JOB ITEM: Only the lines from the one containing "EQUIPMENT PURCHASE: 16.89 -> 16.85" through the one containing "STATIONERY: 89.35 -> 76.1" should be printed, exactly as they appear below, with both ends included.

DATA TO PROCESS:
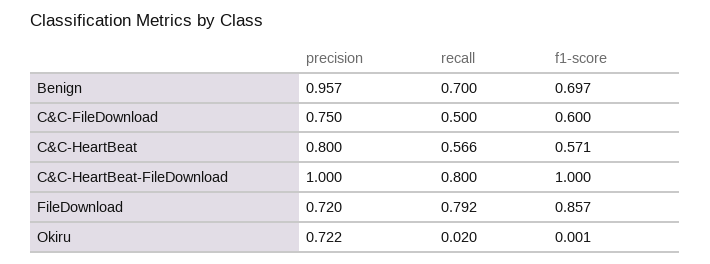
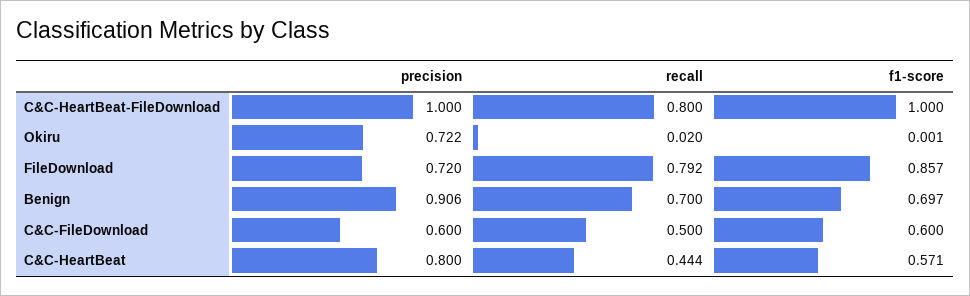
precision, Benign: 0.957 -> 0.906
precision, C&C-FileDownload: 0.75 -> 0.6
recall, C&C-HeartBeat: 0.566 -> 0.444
* * *
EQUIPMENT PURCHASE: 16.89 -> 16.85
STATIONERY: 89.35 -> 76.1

EXERCISE ANSWER:
EQUIPMENT PURCHASE: 16.89 -> 16.85
STATIONERY: 89.35 -> 76.1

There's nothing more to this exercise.